In your reply, repeat the full listing exactly and leave each picture out.
── DATASET ──
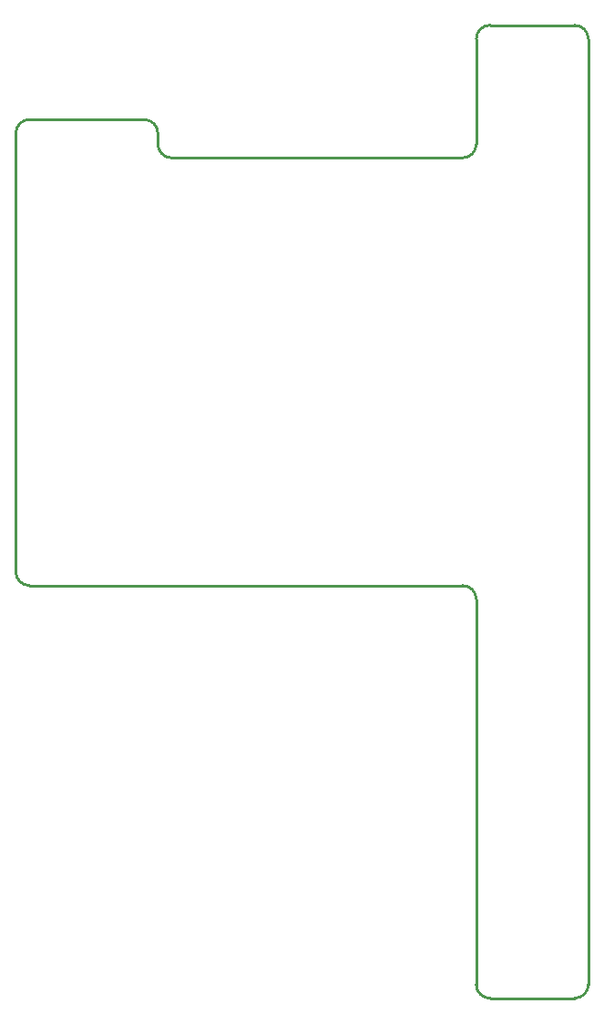
<source format=gbr>
G04 start of page 4 for group 2 idx 2 *
G04 Title: fet12connectors, outline *
G04 Creator: pcb 20140316 *
G04 CreationDate: Thu 12 Apr 2018 02:27:47 AM GMT UTC *
G04 For: brian *
G04 Format: Gerber/RS-274X *
G04 PCB-Dimensions (mil): 6000.00 5000.00 *
G04 PCB-Coordinate-Origin: lower left *
%MOIN*%
%FSLAX25Y25*%
%LNOUTLINE*%
%ADD39C,0.0100*%
G54D39*X349000Y212000D02*Y71000D01*
X354000Y66000D02*X385000D01*
X390000Y417000D02*Y71000D01*
X354000Y422000D02*X385000D01*
X185500Y217000D02*X344000D01*
X232500Y382500D02*Y378500D01*
X344000Y373500D02*X237500D01*
X349000Y417000D02*Y378500D01*
X180500Y382500D02*Y222000D01*
X185500Y387500D02*X227500D01*
X344000Y217000D02*G75*G02X349000Y212000I0J-5000D01*G01*
X354000Y66000D02*G75*G02X349000Y71000I0J5000D01*G01*
X390000D02*G75*G02X385000Y66000I-5000J0D01*G01*
Y422000D02*G75*G02X390000Y417000I0J-5000D01*G01*
X349000D02*G75*G02X354000Y422000I5000J0D01*G01*
X180500Y222000D02*G75*G03X185500Y217000I5000J0D01*G01*
Y387500D02*G75*G03X180500Y382500I0J-5000D01*G01*
X227500Y387500D02*G75*G02X232500Y382500I0J-5000D01*G01*
Y378500D02*G75*G03X237500Y373500I5000J0D01*G01*
X344000D02*G75*G03X349000Y378500I0J5000D01*G01*
M02*

</source>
───
ANSWER TO THIS EXERCISE:
<source format=gbr>
G04 start of page 4 for group 2 idx 2 *
G04 Title: fet12connectors, outline *
G04 Creator: pcb 20140316 *
G04 CreationDate: Thu 12 Apr 2018 02:27:47 AM GMT UTC *
G04 For: brian *
G04 Format: Gerber/RS-274X *
G04 PCB-Dimensions (mil): 6000.00 5000.00 *
G04 PCB-Coordinate-Origin: lower left *
%MOIN*%
%FSLAX25Y25*%
%LNOUTLINE*%
%ADD39C,0.0100*%
G54D39*X349000Y212000D02*Y71000D01*
X354000Y66000D02*X385000D01*
X390000Y417000D02*Y71000D01*
X354000Y422000D02*X385000D01*
X185500Y217000D02*X344000D01*
X232500Y382500D02*Y378500D01*
X344000Y373500D02*X237500D01*
X349000Y417000D02*Y378500D01*
X180500Y382500D02*Y222000D01*
X185500Y387500D02*X227500D01*
X344000Y217000D02*G75*G02X349000Y212000I0J-5000D01*G01*
X354000Y66000D02*G75*G02X349000Y71000I0J5000D01*G01*
X390000D02*G75*G02X385000Y66000I-5000J0D01*G01*
Y422000D02*G75*G02X390000Y417000I0J-5000D01*G01*
X349000D02*G75*G02X354000Y422000I5000J0D01*G01*
X180500Y222000D02*G75*G03X185500Y217000I5000J0D01*G01*
Y387500D02*G75*G03X180500Y382500I0J-5000D01*G01*
X227500Y387500D02*G75*G02X232500Y382500I0J-5000D01*G01*
Y378500D02*G75*G03X237500Y373500I5000J0D01*G01*
X344000D02*G75*G03X349000Y378500I0J5000D01*G01*
M02*

</source>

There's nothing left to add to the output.